Sua personalidade segue o arquétipo do “guerreiro vingativo solitário”, comum no cinema japonês dos anos 60.

A constelação de Pégaso foi escolhida por ser a mais popular entre crianças

Pesquisas indicavam que Pégaso era visualmente mais reconhecido e querido, tornando-se perfeita para um protagonista.

Kurumada reaproveitou designs de suas obras anteriores

Alguns traços de personagens vêm diretamente de Ring ni Kakero, sua outra obra famosa.

Mu era para ser o verdadeiro protagonista da saga de Hades

Ele teria papel central na guerra contra Hades, algo descartado no roteiro final do anime.

As Doze Casas têm um padrão arquitetônico pouco perceptível

Cada Casa representa, de maneira sutil, elementos de sua constelação. A Casa de Câncer, por exemplo, tem detalhes curvados remetendo às pinças.

A técnica de Seiya foi inspirada em movimentos de boxe

Seiya levanta o punho como um boxeador antes de preparar seu meteoro.

A Armadura de Fênix nunca foi planejada como auto regenerativa

Essa habilidade surgiu durante o roteiro para dar destaque a Ikki.

Algumas Armaduras mudam de cor sem explicação narrativa

Isso ocorre por mudanças de produção e correções de arte, e não por efeitos do Cosmo.

Hyoga deveria morrer definitivamente na luta contra Camus

O mangá quase recebeu uma versão alternativa com esse desfecho.

A Armadura de Libra foi criada para ser a mais poderosa

Ela representa equilíbrio e justiça, justificando ter armas únicas.

Saga foi inspirado em um monge dividido entre o bem e o mal

Existe um mito japonês sobre monges que perdem o controle espiritual, o que influenciou sua dualidade.

Shina foi criada como possível interesse romântico de Seiya

Mas a história tomou outro rumo sem um romance confirmado.
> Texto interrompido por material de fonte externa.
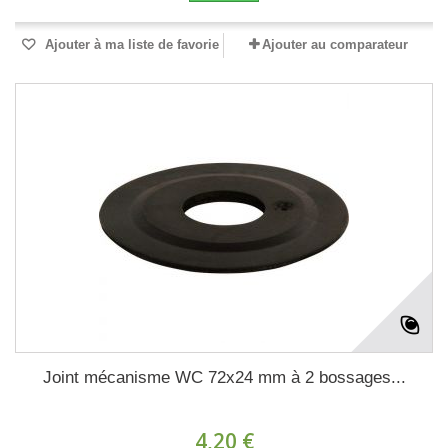
Ajouter à ma liste de favorie
Ajouter au comparateur
Joint mécanisme WC 72x24 mm à 2 bossages...
4,20 €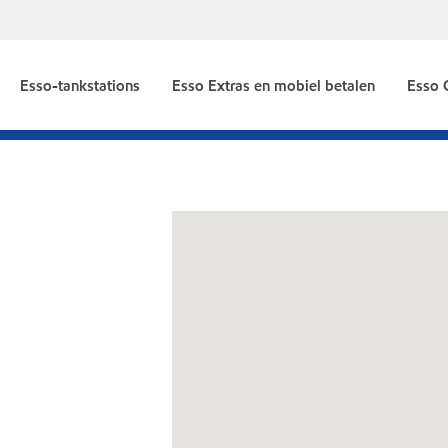
Esso-tankstations
Esso Extras en mobiel betalen
Esso 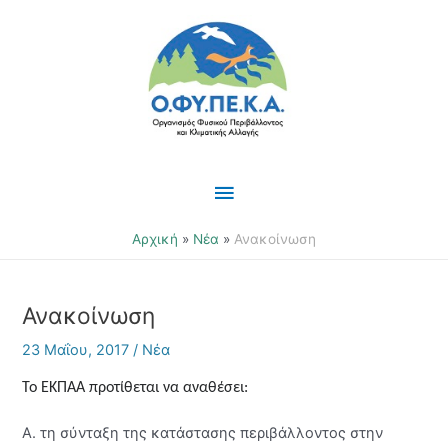
Μετάβαση
Κύριο
στο
περιεχόμενο
Μενού
Αρχική
Νέα
Ανακοίνωση
Ανακοίνωση
23 Μαΐου, 2017
/
Νέα
To
E
ΚΠΑΑ προτίθεται να αναθέσει:
Α. τη σύνταξη της κατάστασης περιβάλλοντος στην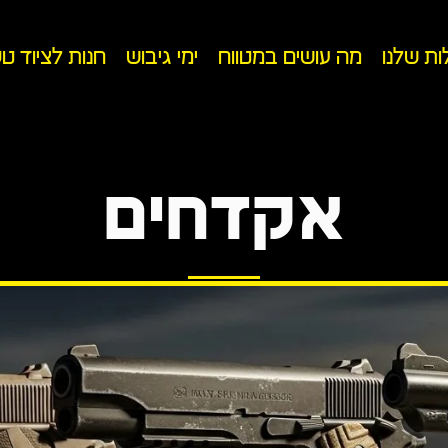
ות שלנו
מה עושים במטווח
ימי גיבוש
חנות לציוד ט
אקדחים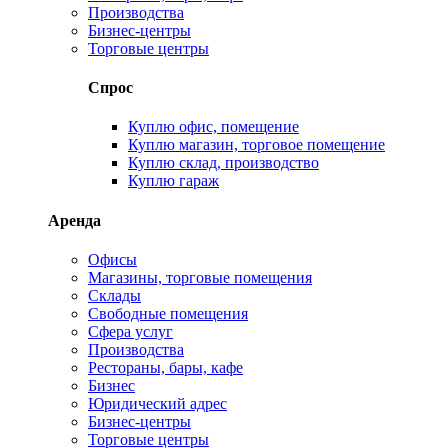
Производства
Бизнес-центры
Торговые центры
Спрос
Куплю офис, помещение
Куплю магазин, торговое помещение
Куплю склад, производство
Куплю гараж
Аренда
Офисы
Магазины, торговые помещения
Склады
Свободные помещения
Сфера услуг
Производства
Рестораны, бары, кафе
Бизнес
Юридический адрес
Бизнес-центры
Торговые центры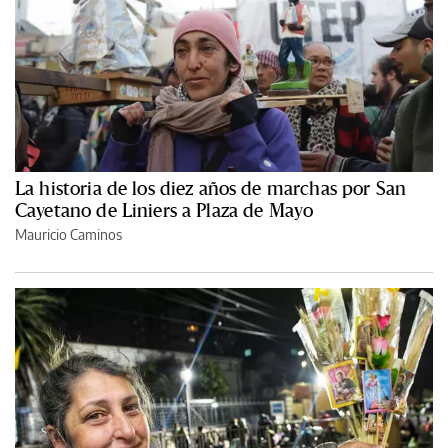
La historia de los diez años de marchas por San
Cayetano de Liniers a Plaza de Mayo
Mauricio Caminos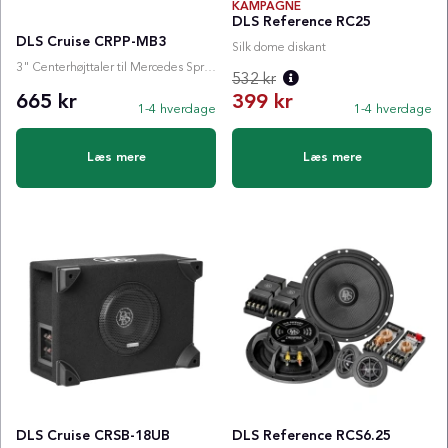
KAMPAGNE
DLS Reference RC25
DLS Cruise CRPP-MB3
Silk dome diskant
3" Centerhøjttaler til Mercedes Sprinter (W907/W910)
532 kr
665 kr
399 kr
1-4 hverdage
1-4 hverdage
Normalpris:
Læs mere
Læs mere
DLS Cruise CRSB-18UB
DLS Reference RCS6.25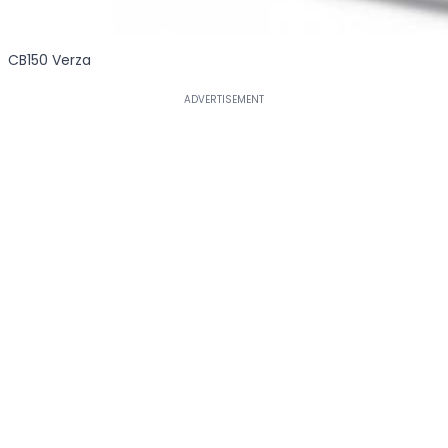
CB150 Verza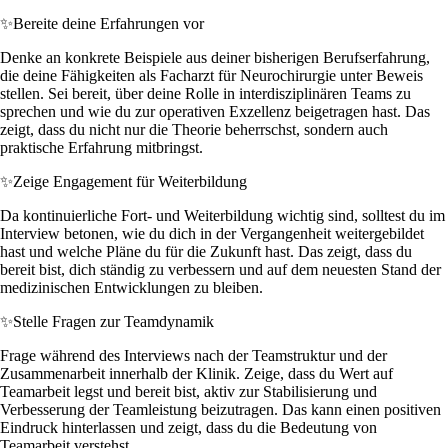
✨
Bereite deine Erfahrungen vor
Denke an konkrete Beispiele aus deiner bisherigen Berufserfahrung,
die deine Fähigkeiten als Facharzt für Neurochirurgie unter Beweis
stellen. Sei bereit, über deine Rolle in interdisziplinären Teams zu
sprechen und wie du zur operativen Exzellenz beigetragen hast. Das
zeigt, dass du nicht nur die Theorie beherrschst, sondern auch
praktische Erfahrung mitbringst.
✨
Zeige Engagement für Weiterbildung
Da kontinuierliche Fort- und Weiterbildung wichtig sind, solltest du im
Interview betonen, wie du dich in der Vergangenheit weitergebildet
hast und welche Pläne du für die Zukunft hast. Das zeigt, dass du
bereit bist, dich ständig zu verbessern und auf dem neuesten Stand der
medizinischen Entwicklungen zu bleiben.
✨
Stelle Fragen zur Teamdynamik
Frage während des Interviews nach der Teamstruktur und der
Zusammenarbeit innerhalb der Klinik. Zeige, dass du Wert auf
Teamarbeit legst und bereit bist, aktiv zur Stabilisierung und
Verbesserung der Teamleistung beizutragen. Das kann einen positiven
Eindruck hinterlassen und zeigt, dass du die Bedeutung von
Teamarbeit verstehst.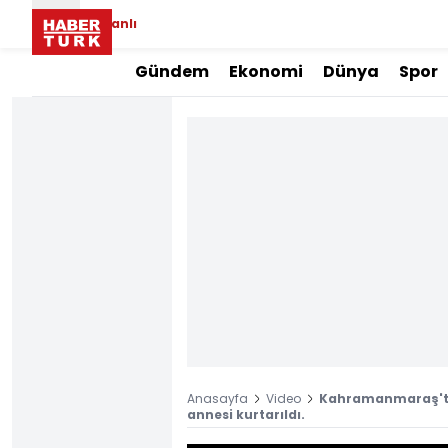
Canlı
Gündem
Ekonomi
Dünya
Spor
Anasayfa
Video
Kahramanmaraş'ta
annesi kurtarıldı.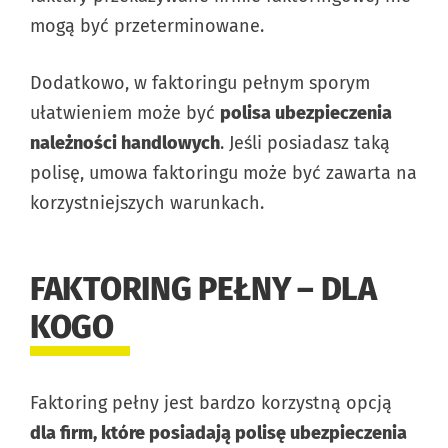
mogą być przeterminowane.
Dodatkowo, w faktoringu pełnym sporym
ułatwieniem może być
polisa ubezpieczenia
należności handlowych
. Jeśli posiadasz taką
polisę, umowa faktoringu może być zawarta na
korzystniejszych warunkach.
FAKTORING PEŁNY – DLA
KOGO
Faktoring pełny jest bardzo korzystną opcją
dla firm, które posiadają polisę ubezpieczenia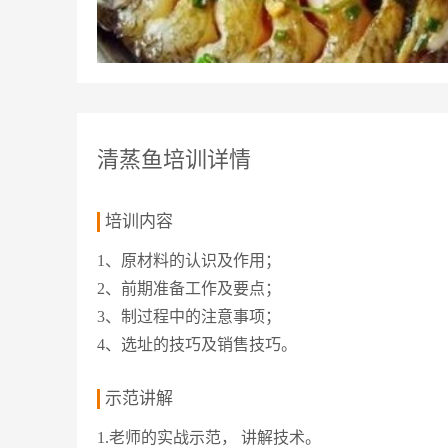
清蒸鱼培训详情
培训内容
1、原材料的认识及作用；
2、前期准备工作及要点；
3、制过程中的注意事项；
4、选址的技巧及销售技巧。
示范讲解
1.老师的实战示范， 讲解技术。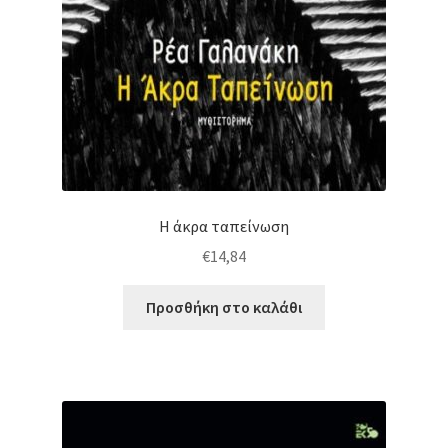
Η άκρα ταπείνωση
€
14,84
Προσθήκη στο καλάθι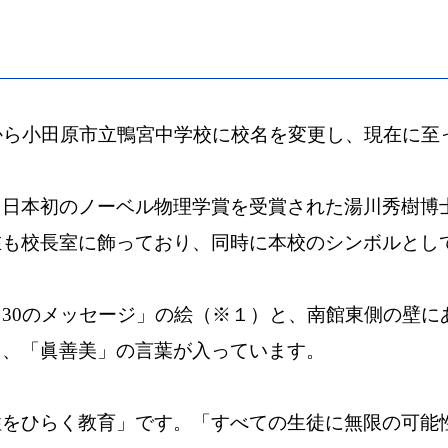
から小田原市立鴨宮中学校に校名を変更し、現在に至
、日本初のノーベル物理学賞を受賞された湯川秀樹博
在も校長室に飾っており、同時に本校のシンボルとし
る
30
のメッセージ」の絵（※１）と、南館東側の壁に
も、「眞善美」の言葉が入っています。
性をひらく教育」です。「すべての生徒に無限の可能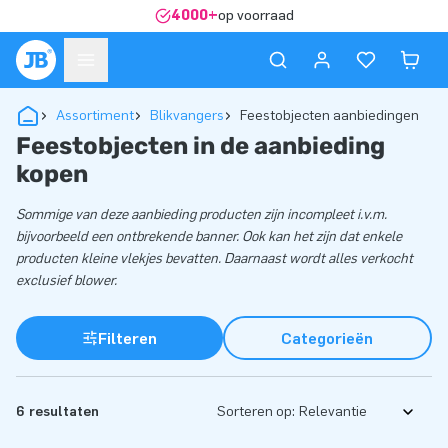
4000+
op voorraad
Assortiment
Blikvangers
Feestobjecten aanbiedingen
Feestobjecten in de aanbieding
kopen
Sommige van deze aanbieding producten zijn incompleet i.v.m.
bijvoorbeeld een ontbrekende banner. Ook kan het zijn dat enkele
producten kleine vlekjes bevatten. Daarnaast wordt alles verkocht
exclusief blower.
Filteren
Categorieën
6 resultaten
Sorteren op: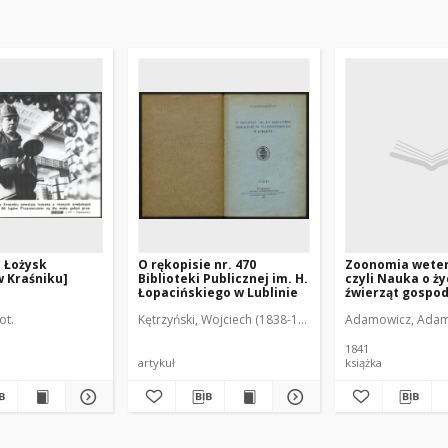
 Łożysk
O rękopisie nr. 470
Zoonomia wete
 Kraśniku]
Biblioteki Publicznej im. H.
czyli Nauka o ży
Łopacińskiego w Lublinie
źwierząt gospod
dla użytku bad
ot.
Kętrzyński, Wojciech (1838-1918)
Adamowicz, Adam
przyrodzenia, 
weterynarzy
1841
artykuł
książka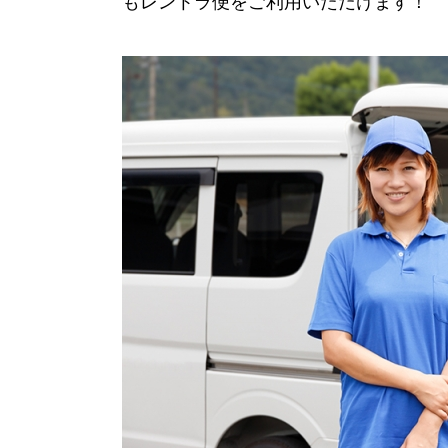
もレントラ便をご利用いただけます！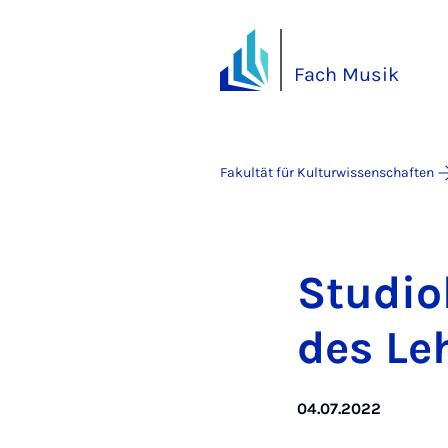
Fach Musik
Fakultät für Kulturwissenschaften
Stu­dio
des Le
04.07.2022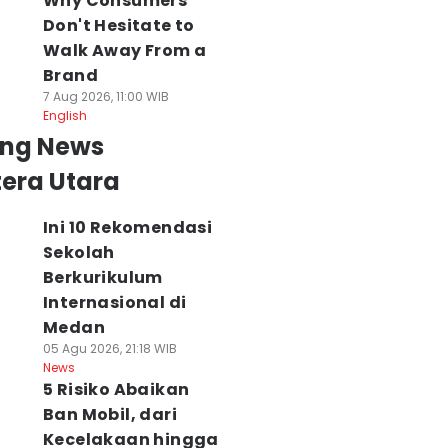
Why Consumers
Don't Hesitate to
Walk Away From a
Brand
7 Aug 2026, 11:00 WIB
English
ing News
era Utara
Ini 10 Rekomendasi
Sekolah
Berkurikulum
Internasional di
Medan
05 Agu 2026, 21:18 WIB
News
5 Risiko Abaikan
Ban Mobil, dari
Kecelakaan hingga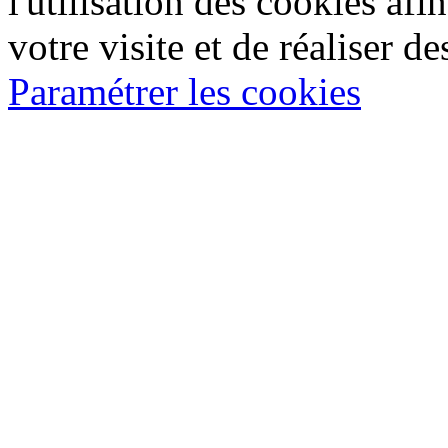
l'utilisation des cookies af
votre visite et de réaliser de
Paramétrer les cookies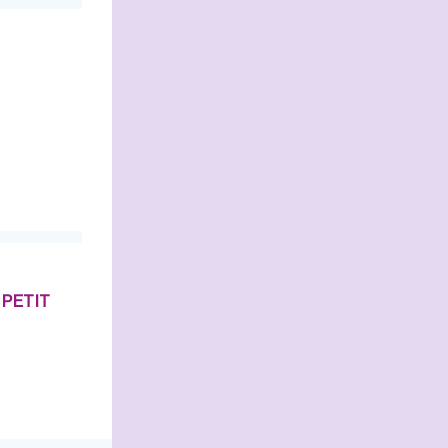
 PETIT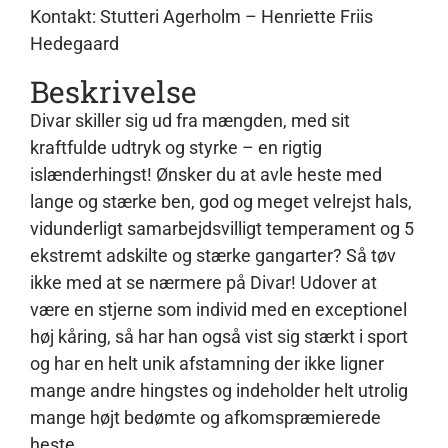
Kontakt: Stutteri Agerholm – Henriette Friis
Hedegaard
Beskrivelse
Divar skiller sig ud fra mængden, med sit
kraftfulde udtryk og styrke – en rigtig
islænderhingst! Ønsker du at avle heste med
lange og stærke ben, god og meget velrejst hals,
vidunderligt samarbejdsvilligt temperament og 5
ekstremt adskilte og stærke gangarter? Så tøv
ikke med at se nærmere på Divar! Udover at
være en stjerne som individ med en exceptionel
høj kåring, så har han også vist sig stærkt i sport
og har en helt unik afstamning der ikke ligner
mange andre hingstes og indeholder helt utrolig
mange højt bedømte og afkomspræmierede
heste.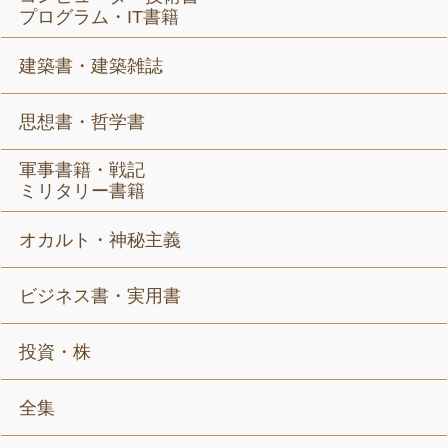
プログラム・IT書籍
建築書・建築雑誌
思想書・哲学書
軍事書籍・戦記
ミリタリー書籍
オカルト・神秘主義
ビジネス書・実用書
投資・株
全集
As técnicas dos Cavaleiros têm movimentos precisos

Kurumada estudou artes marciais para desenvolver gestos plausíveis.

Alguns Cavaleiros usam palavras em latim apenas por estética

Não há relação real com técnicas clássicas ou idiomas antigos.

O Ceifador de Hades foi inspirado em esculturas barrocas

Por isso sua aparência é tão sombria e detalhada.

A cor das Armaduras de Bronze mudou várias vezes entre os episódios

Isso ocorreu por limitações técnicas da época e pela diferença de equipes de arte.

Existem constelações no universo de CDZ que não são reais

Algumas foram inventadas para completar lacunas narrativas.

O anime teve cenas censuradas em diversos países

Principalmente por conta de sangue, violência e temas espirituais.

Existem versões alternativas do Cosmo em rascunhos

Em uma delas, o Cosmo funcionaria como uma energia quase divina que os Cavaleiros precisariam “invocar”, não “despertar”.

Poseidon teria uma aparição já na Saga das Doze Casas

Planos iniciais incluíam seu rosto aparecendo em uma visão de Atena.

A técnica de Shiryu foi inspirada no Kung Fu

Mais especificamente em estilos que imitam dragões e movimentos fluídos.

O símbolo de Andrômeda não foi escolhido pela fragilidade, mas pela resistência

A ideia do mito original é que Andrômeda sobrevive a um sacrifício impossível, remetendo à resiliência de Shun.

A Toei cortou dezenas de cenas que expandiam o universo

Várias explicações sobre cosmo, armaduras e linhagens divinas ficaram de fora do anime por falta de tempo de produção.

Essas trinta curiosidades fortalecem ainda mais a percepção de que Cavaleiros do Zodíaco é uma obra cheia de camadas, detalhes escondidos e elementos cuidadosamente construídos, mesmo que muitos tenham sido esquecidos, alterados ou reaproveitados ao longo das sagas.